> QUOTED PASSAGE:
=======

Also when describing a state in position coordinates which is done by taking the inverse Fourier transform of the state in momentum coordinates the integral is replaced by a sum as the momentum is quantized. I have never seen this before in QM. Is it sometimes assumed or ignored or should it always be written with a sum if the momentum is discrete ?
Thanks

If we have periodicity in the wavefunction in position space then momentum is quantized and we can have Fourier series expansion of the wavefunction in terms of momentum wavefunction...
Say f(x) is periodic in x [0,L]...Then we have Fourier series expansion ##f(x)=\sum_{k} f_{k}e^{[ikx]}## ..##f_{k}=1/L\int f(x) e^{[-ikx]},dx## Now if we have L-> infinity,meaning very large then spacing between discrete momenta is very small,since k goes like 1/L.. In that case we can replace the sum by an integral..##\sum_{k}=(L/2\pi)\int dk##
In case of a box if you put periodicity then momentu is well defined and you can have momentum description..Translational symmetry is what all we need.
 
  • #3
So for a rigid box , momentum is quantized but momentum eigenstates do not exist ? But if they don't exist how can the creation operators place particles in states of definite momentum ?
 
  • #4
dyn said:
So for a rigid box , momentum is quantized but momentum eigenstates do not exist ? But if they don't exist how can the creation operators place particles in states of definite momentum ?
By a rigid box what do you mean? At x=0 and at x=L (for a box of length L) the potential is infinity. If that is the case then imposing the periodic boundary condition in the wavefunction, momentum eigenstates are well defined...I mean I donno why it should not be... May be you can explain it to me.
 
  • #5
Talking about momentum presupposes the existence of a translation group, whose infinitesimal generator is the momentum. This is the case iif position space is $R^d$ with either asymptotix zro, or periodic boundary conditions (or a combination of both).

A finite box (unlike a periodic box or a line) has no translation operators, hence no momentum (which generates translation), hence no corresponding states with definite momentum.

Thus if you want to think about momentum states you should not consider infinite barriers at the walls but a periodic continuation.
 
  • #6
On a previous thread I was told that momentum eigenstates do not exist in a rigid box ,ie with infinite potential at the walls
 
  • #7
yes, you cannot have walls and momentum states.

So if you want to consider a box, you need to assume periodic boundary conditions. (Then the momentum is quantized.)
 
  • #8
So to get momentum eigenstates I need to assume periodic boundary conditions. I presume periodic boundary conditions does not apply to an isolated rigid box with infinite walls ? So with momentum eigenstates and creation/annihilation operators we must assume a regular lattice of boxes ie. like solid state physics ?

=======

> EXERCISE A: Rename "walls" to "boundaries" in the forum thread, starting with "A finite box" and going on through "and momentum states.", and write out that stretch.
The forum thread and the entries are unrelated material.

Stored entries

=======

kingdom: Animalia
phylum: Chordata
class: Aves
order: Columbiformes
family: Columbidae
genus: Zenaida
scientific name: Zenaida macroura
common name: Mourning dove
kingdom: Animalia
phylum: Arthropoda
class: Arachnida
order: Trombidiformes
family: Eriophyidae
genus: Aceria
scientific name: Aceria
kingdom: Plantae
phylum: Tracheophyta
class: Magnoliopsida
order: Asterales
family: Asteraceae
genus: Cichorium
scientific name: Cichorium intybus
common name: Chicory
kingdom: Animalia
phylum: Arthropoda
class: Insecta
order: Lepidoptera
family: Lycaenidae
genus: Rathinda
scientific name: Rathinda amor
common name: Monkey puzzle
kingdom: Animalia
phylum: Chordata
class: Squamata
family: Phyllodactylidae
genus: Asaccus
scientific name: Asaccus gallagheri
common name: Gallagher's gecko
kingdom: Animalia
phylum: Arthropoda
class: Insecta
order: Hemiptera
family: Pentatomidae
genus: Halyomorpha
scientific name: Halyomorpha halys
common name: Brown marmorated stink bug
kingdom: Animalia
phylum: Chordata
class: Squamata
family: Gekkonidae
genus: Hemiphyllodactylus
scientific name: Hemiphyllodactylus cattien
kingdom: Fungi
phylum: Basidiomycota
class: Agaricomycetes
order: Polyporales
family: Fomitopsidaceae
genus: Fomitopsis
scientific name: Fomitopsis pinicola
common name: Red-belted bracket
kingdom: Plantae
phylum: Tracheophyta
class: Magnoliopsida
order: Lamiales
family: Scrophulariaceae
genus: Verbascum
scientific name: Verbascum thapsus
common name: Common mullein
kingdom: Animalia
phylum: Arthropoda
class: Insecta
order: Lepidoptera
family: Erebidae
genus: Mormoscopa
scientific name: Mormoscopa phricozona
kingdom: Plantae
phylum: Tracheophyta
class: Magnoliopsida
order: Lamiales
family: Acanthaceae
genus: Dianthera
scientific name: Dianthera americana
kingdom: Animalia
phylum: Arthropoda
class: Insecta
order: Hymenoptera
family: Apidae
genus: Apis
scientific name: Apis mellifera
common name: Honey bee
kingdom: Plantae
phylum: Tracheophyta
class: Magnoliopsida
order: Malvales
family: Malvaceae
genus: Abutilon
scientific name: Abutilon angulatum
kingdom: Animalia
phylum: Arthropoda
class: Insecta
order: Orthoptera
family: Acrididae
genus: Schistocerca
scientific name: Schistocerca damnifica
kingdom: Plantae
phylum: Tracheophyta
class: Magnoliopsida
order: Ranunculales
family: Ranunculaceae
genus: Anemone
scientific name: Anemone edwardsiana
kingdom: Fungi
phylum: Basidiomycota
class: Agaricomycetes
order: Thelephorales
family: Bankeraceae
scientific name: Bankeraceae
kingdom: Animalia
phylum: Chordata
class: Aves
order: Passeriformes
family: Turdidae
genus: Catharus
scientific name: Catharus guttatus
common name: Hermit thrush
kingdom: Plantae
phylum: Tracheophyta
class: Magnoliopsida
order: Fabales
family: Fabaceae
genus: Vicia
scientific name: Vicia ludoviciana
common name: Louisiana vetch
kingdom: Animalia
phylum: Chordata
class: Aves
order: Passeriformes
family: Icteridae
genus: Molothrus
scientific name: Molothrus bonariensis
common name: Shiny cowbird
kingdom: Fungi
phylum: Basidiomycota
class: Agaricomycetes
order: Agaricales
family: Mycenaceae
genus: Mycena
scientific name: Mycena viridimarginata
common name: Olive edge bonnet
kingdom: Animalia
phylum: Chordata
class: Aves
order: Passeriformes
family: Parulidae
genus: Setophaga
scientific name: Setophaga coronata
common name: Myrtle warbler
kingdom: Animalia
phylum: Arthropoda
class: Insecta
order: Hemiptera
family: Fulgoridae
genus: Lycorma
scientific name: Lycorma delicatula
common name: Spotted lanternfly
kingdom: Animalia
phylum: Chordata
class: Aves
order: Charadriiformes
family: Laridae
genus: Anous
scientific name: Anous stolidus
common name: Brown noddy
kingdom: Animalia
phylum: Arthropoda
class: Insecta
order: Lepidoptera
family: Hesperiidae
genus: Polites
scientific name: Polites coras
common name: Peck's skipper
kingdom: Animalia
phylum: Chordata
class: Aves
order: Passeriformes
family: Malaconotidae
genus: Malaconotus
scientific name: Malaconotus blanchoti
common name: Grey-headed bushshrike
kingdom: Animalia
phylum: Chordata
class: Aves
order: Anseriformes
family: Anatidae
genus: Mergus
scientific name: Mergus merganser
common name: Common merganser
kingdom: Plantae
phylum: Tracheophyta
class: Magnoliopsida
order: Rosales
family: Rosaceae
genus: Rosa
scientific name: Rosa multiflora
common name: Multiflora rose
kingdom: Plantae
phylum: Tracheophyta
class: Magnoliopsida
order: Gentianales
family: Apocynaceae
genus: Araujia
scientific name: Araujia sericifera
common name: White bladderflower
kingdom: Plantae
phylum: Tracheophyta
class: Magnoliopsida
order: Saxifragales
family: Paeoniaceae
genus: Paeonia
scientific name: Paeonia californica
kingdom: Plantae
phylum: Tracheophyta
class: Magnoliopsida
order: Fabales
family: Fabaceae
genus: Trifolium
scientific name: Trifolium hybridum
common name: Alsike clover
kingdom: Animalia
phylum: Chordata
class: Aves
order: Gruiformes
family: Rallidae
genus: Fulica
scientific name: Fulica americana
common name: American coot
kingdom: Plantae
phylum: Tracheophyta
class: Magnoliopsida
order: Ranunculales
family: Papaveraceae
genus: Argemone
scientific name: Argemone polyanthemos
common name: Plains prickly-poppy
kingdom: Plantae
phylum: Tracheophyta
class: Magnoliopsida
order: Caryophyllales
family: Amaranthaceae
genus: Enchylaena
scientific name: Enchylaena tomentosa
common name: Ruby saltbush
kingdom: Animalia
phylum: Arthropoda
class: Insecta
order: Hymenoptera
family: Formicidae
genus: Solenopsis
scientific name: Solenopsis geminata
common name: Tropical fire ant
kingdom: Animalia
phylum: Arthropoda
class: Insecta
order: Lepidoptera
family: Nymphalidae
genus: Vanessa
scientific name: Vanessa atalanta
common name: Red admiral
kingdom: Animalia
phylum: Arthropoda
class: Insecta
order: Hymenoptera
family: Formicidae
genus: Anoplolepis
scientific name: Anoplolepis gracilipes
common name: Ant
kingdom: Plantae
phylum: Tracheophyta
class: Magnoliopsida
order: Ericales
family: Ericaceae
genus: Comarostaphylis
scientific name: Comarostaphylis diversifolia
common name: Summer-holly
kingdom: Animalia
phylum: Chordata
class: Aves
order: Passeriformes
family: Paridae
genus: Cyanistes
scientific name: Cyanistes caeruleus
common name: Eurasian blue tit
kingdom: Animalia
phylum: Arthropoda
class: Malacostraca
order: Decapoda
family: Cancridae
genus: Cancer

=======

> EXERCISE B: Please reproduce the entries word for word, starting with the first line of the entries and going on through the line with "scientific name: Rathinda amor".

> COMPLETE RESPONSE A:
A finite box (unlike a periodic box or a line) has no translation operators, hence no momentum (which generates translation), hence no corresponding states with definite momentum.

Thus if you want to think about momentum states you should not consider infinite barriers at the boundaries but a periodic continuation.
 
  • #6
On a previous thread I was told that momentum eigenstates do not exist in a rigid box ,ie with infinite potential at the boundaries
 
  • #7
yes, you cannot have boundaries and momentum states.

> COMPLETE RESPONSE B:
kingdom: Animalia
phylum: Chordata
class: Aves
order: Columbiformes
family: Columbidae
genus: Zenaida
scientific name: Zenaida macroura
common name: Mourning dove
kingdom: Animalia
phylum: Arthropoda
class: Arachnida
order: Trombidiformes
family: Eriophyidae
genus: Aceria
scientific name: Aceria
kingdom: Plantae
phylum: Tracheophyta
class: Magnoliopsida
order: Asterales
family: Asteraceae
genus: Cichorium
scientific name: Cichorium intybus
common name: Chicory
kingdom: Animalia
phylum: Arthropoda
class: Insecta
order: Lepidoptera
family: Lycaenidae
genus: Rathinda
scientific name: Rathinda amor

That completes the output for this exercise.